YOUR TASKS —
(a) Answer these questions using the smart contract design excerpt, one answer per line, marked (i), (ii) and (iii) to match:
(i) According to the excerpt, what causes the limitations that an Antelope contract developer has to face?
(ii) What does the excerpt say about modifying the data structures?
(iii) By what two means can bulky data used only outside of the blockchain be referred to?
(b) From the smart contract design excerpt, list every typical question it says one has to answer when designing a new smart contract.
(c) Print the part of the smart contract design excerpt starting with "Whenever you build" and going on through "for such queries.".

PAGE EXCERPT START

Data design

Whenever you build a scalable application that needs to handle lots of data with efficiency, data design becomes an important topic. As an Antelope contract developer has to face a number of limitations caused by the nature of blockchain, a proper data design becomes even more important.
A few typical questions one has to answer when designing a new smart contract:
  • What is necessary to be stored in the contract data, and what can be stored outside of the blockchain.
  • Which queries the contract will need to run in order to find the data elements. We will need to organize indexes for such queries.
  • Which queries will the blockchain clients execute to find the data that they need. We may need to add indexes for those queries, or figure out an off-chain method of retrieving such data.
  • How to organize the indexes in such a way that they actually work.
  • Is the data model complete? As explained further in this chapter, modifying the data structures is an expensive process.

Planning the data structures

While planning the structure of your data tables, you need to take a few aspects into consideration:
  • Memory and CPU are at a cost, so you only need to store the essential data that is needed for your smart contract and the application. Bulky data that is only used outside of the blockchain can be referred to by a sha256 hash or IPFS URL, and stored somewhere else.

PAGE EXCERPT END
MATERIAL SUPPLIED START

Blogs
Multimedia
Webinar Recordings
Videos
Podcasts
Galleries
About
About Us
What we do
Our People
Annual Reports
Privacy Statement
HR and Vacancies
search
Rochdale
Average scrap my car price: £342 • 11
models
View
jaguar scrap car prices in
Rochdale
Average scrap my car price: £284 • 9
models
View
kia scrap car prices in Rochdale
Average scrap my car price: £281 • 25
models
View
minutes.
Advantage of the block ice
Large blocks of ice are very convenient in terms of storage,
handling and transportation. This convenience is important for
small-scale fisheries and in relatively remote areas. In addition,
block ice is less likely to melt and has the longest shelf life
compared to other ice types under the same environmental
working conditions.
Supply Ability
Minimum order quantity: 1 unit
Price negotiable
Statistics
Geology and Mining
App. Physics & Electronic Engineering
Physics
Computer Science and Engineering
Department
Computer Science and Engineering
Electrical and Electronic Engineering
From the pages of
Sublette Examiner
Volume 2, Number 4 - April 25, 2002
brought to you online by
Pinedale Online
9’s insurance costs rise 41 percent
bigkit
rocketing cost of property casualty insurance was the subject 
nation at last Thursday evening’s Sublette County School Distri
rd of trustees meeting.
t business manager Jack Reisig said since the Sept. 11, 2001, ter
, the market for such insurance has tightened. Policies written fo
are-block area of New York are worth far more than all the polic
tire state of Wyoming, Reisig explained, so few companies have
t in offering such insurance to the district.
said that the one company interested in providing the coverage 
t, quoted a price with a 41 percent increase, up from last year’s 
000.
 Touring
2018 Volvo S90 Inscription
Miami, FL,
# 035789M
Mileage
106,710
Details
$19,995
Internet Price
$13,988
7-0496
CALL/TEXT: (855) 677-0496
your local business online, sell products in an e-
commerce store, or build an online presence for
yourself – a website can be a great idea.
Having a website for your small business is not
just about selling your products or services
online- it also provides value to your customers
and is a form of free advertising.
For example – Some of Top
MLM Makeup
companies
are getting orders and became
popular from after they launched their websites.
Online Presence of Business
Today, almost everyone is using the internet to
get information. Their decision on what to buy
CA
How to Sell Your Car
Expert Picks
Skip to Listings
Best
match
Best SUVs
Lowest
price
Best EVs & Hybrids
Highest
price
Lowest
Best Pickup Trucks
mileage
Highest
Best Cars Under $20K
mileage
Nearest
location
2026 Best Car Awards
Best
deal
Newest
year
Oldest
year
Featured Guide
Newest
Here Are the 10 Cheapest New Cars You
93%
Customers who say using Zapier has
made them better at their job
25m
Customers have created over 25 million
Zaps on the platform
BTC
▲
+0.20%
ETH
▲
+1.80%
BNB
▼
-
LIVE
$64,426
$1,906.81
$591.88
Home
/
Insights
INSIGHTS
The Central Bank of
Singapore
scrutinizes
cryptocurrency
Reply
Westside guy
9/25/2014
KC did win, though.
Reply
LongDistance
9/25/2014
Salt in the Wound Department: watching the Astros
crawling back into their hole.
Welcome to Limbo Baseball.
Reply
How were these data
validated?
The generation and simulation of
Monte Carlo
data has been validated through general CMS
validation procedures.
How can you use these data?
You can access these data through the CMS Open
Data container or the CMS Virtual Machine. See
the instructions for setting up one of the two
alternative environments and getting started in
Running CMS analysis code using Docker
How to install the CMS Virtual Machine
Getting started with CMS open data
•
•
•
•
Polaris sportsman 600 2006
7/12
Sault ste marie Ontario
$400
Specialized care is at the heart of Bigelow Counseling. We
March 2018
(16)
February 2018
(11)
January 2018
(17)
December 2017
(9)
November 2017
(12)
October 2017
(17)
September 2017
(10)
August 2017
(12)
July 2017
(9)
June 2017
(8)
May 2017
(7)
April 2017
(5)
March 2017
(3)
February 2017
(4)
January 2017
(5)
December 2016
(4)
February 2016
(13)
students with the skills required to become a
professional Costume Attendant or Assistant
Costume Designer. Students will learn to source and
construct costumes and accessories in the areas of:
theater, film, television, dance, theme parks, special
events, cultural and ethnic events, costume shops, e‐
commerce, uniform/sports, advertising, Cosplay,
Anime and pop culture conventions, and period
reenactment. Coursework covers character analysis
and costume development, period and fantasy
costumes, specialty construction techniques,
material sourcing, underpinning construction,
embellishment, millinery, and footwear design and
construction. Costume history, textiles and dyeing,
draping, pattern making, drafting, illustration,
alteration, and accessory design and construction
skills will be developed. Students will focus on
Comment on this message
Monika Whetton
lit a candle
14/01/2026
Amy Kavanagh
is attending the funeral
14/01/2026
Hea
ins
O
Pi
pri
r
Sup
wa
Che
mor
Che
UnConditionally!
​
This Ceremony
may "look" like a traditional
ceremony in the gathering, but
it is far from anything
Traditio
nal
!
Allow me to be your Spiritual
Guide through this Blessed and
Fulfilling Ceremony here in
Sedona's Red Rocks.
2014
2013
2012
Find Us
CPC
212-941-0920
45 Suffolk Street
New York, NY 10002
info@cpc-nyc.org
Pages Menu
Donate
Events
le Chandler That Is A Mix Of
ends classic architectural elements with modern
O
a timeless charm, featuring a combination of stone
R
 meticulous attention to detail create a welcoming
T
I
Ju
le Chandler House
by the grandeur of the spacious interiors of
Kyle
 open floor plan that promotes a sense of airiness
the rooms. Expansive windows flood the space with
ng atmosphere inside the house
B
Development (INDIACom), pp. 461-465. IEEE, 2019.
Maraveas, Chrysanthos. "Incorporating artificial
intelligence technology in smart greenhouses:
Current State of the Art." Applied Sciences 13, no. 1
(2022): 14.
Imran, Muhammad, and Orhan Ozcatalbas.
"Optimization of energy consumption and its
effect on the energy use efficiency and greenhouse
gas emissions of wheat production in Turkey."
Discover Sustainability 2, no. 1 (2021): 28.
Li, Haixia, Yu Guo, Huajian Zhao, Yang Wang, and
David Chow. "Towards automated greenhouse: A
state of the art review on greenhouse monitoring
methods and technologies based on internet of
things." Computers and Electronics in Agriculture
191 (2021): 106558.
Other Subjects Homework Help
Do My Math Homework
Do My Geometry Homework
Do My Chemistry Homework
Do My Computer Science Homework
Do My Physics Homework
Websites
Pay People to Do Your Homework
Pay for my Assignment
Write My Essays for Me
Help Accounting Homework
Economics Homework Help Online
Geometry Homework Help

MATERIAL SUPPLIED END

RESULTS FOR EACH TASK —
(a)
(i) The nature of blockchain.
(ii) It is an expensive process.
(iii) A sha256 hash or an IPFS URL.

(b)
- What is necessary to be stored in the contract data, and what can be stored outside of the blockchain.
- Which queries the contract will need to run in order to find the data elements.
- Which queries will the blockchain clients execute to find the data that they need.
- How to organize the indexes in such a way that they actually work.
- Is the data model complete?

(c)
Whenever you build a scalable application that needs to handle lots of data with efficiency, data design becomes an important topic. As an Antelope contract developer has to face a number of limitations caused by the nature of blockchain, a proper data design becomes even more important.
A few typical questions one has to answer when designing a new smart contract:
  • What is necessary to be stored in the contract data, and what can be stored outside of the blockchain.
  • Which queries the contract will need to run in order to find the data elements. We will need to organize indexes for such queries.